Hojbjerg spricht viel von "Mentalität", von "DNA" - "die Basics sehr gut zu meistern, das ist vielleicht meine größte Stärke". Als typischer Box-to-box-Spieler, als Autorität zwischen beiden Strafräumen, vertritt Hojbjerg das einfache Spiel: "Ich kann als Mittelfeldspieler auch anfangen, auf dem Flügel zu dribbeln und eine Show zu machen, aber das hilft meinem Spiel nicht. Es geht um schnelle Füße, gute Technik, gutes Passspiel."

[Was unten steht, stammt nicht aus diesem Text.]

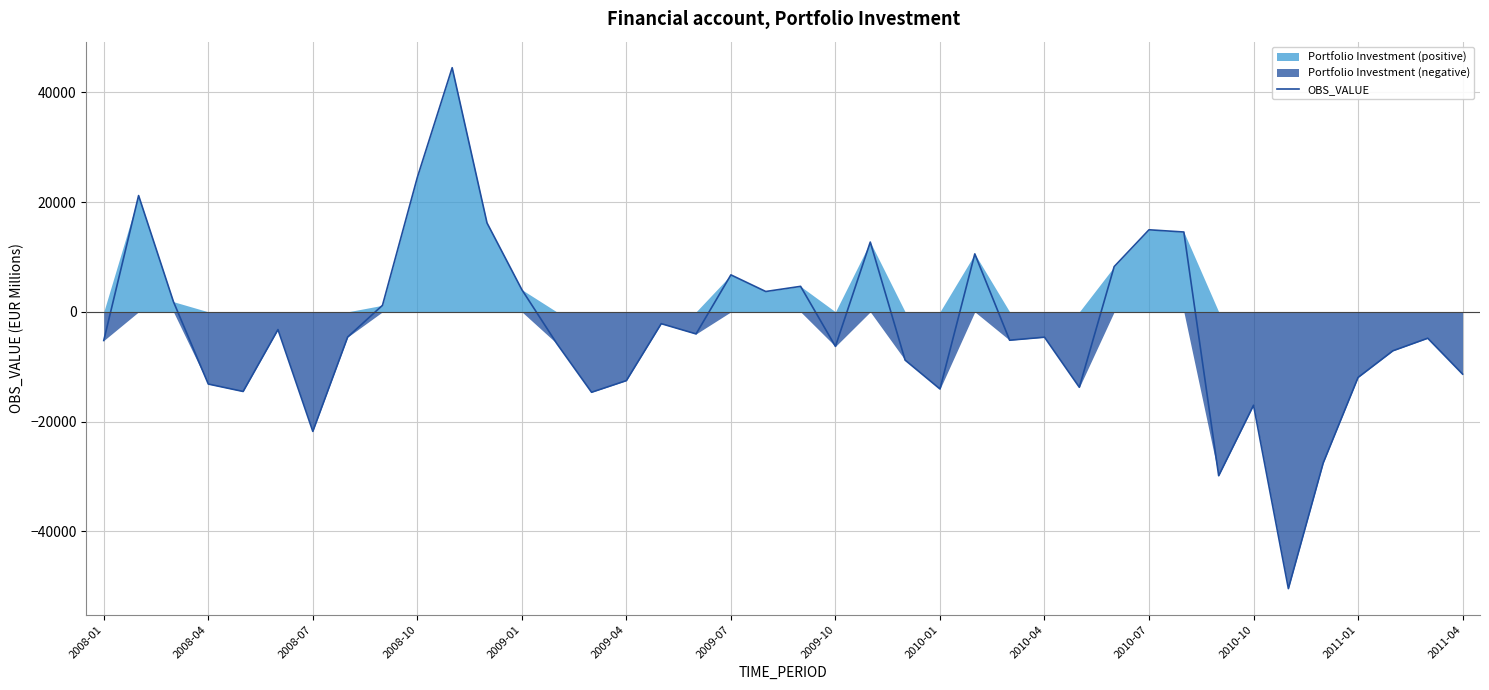

Is it true that the value at 2010-01 is 794.9?

False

In Southampton profitiert er von Ralph Hasenhüttl

Zum Spielführer wurde er, als sich Amtsvorgänger Ryan Bertrand im November 2018 verletzte. Später wechselte Trainer Hasenhüttl nicht mehr. Stolz erklärt Hojbjerg: "Es ist die größte Anerkennung in meiner Karriere, Kapitän zu sein. Die Verantwortung lässt mich als Mensch und Spieler wachsen." Es gehe um Charakter und Persönlichkeit, "darum, das Herz auf den Platz zu bringen". Dabei klingt er authentisch, selbstbewusst - ein typischer Däne wohl. Und Hasenhüttl ist jetzt der erste Österreicher, der eine Elf in der Premier League zum Klassenverbleib coachte - kein Wunder: Er ist der erste österreichische Trainer überhaupt in dieser Liga.

Der 51 Jahre alte Hasenhüttl, einst Trainer bei RB Leipzig (2016 bis 2018) und seit Dezember in Southampton auf der Bank, schwärmte im Interview mit dem Southern Daily Echo: "Pierre ist einer der Typen, um die du ein Team aufbauen kannst. Er ist professionell, arbeitet hart und ist einer unserer Schlüsselspieler." Am Tag nach seiner Ankunft in der Hafenstadt, aus der einst die Titanic zur letzten Reise aufbrach, führte Hasenhüttl einen Tag lang Einzelgespräche mit den Spielern. Seitdem ist Hojbjerg begeistert: "Ich sagte zu meiner Freundin: Das ist ein Trainer, der so denkt wie ich. Er ist ambitioniert, motiviert und legt viel Wert auf tägliche Arbeit. Es war eine große Befreiung für mich."

Noch einmal die Champions League erleben

Nachdem Hasenhüttl die Saints von Mark Hughes übernahm, holten sie 25 Punkte aus 20 Spielen (zuvor acht aus 15), sind vom Abstiegsrang 18 zwei Plätze nach oben geklettert und spielen attraktiveren Fußball. "Unser Coach hat die Dynamik im Team geändert, das war natürlich ein riesiger Boost." Die Schubkraft half, am drittletzten Spieltag wurde der Klassenverbleib besiegelt - ein 3:3 im Südküstenderby gegen den FC Bournemouth genügte.

Hojbjerg kam in 29 der bislang 36 Saisonspiele zum Einsatz, erzielte vier Tore, gab vier Torvorlagen. Ob er seinen Dienst in Southampton fortsetzt, lässt er offen. So wohl er sich bei den Saints fühlt, so vielversprechend die Zukunft mit Hasenhüttl als Trainer erscheint - den Gewinn von Titeln wird er dort kaum realisieren können. Der Klub gehört nur noch zu zwanzig Prozent den Erben aus der Schweizer Liebherr-Dynastie, 80 Prozent wurden 2017 an die chinesische Geschäftsfamilie Gao verkauft.

Doch vor allem nährt sich der Klub von lukrativen Transfers. Hojbjerg könnte das nächste Beispiel dieser Hauspolitik sein, auch wegen seines eigenen Anspruchs: "Egal wo ich bin, ob in Southampton oder anderswo, ich muss jeden Tag spüren: Hier wird was getan, um Nummer Eins zu werden, um das Bestmögliche zu erreichen." Sein Ziel ist definiert: Er will noch einmal die Champions League erleben. 2013, als der FC Bayern im Finale gegen Dortmund siegte, war er, damals 17, ja nicht direkt dabei, nur in der Nähe.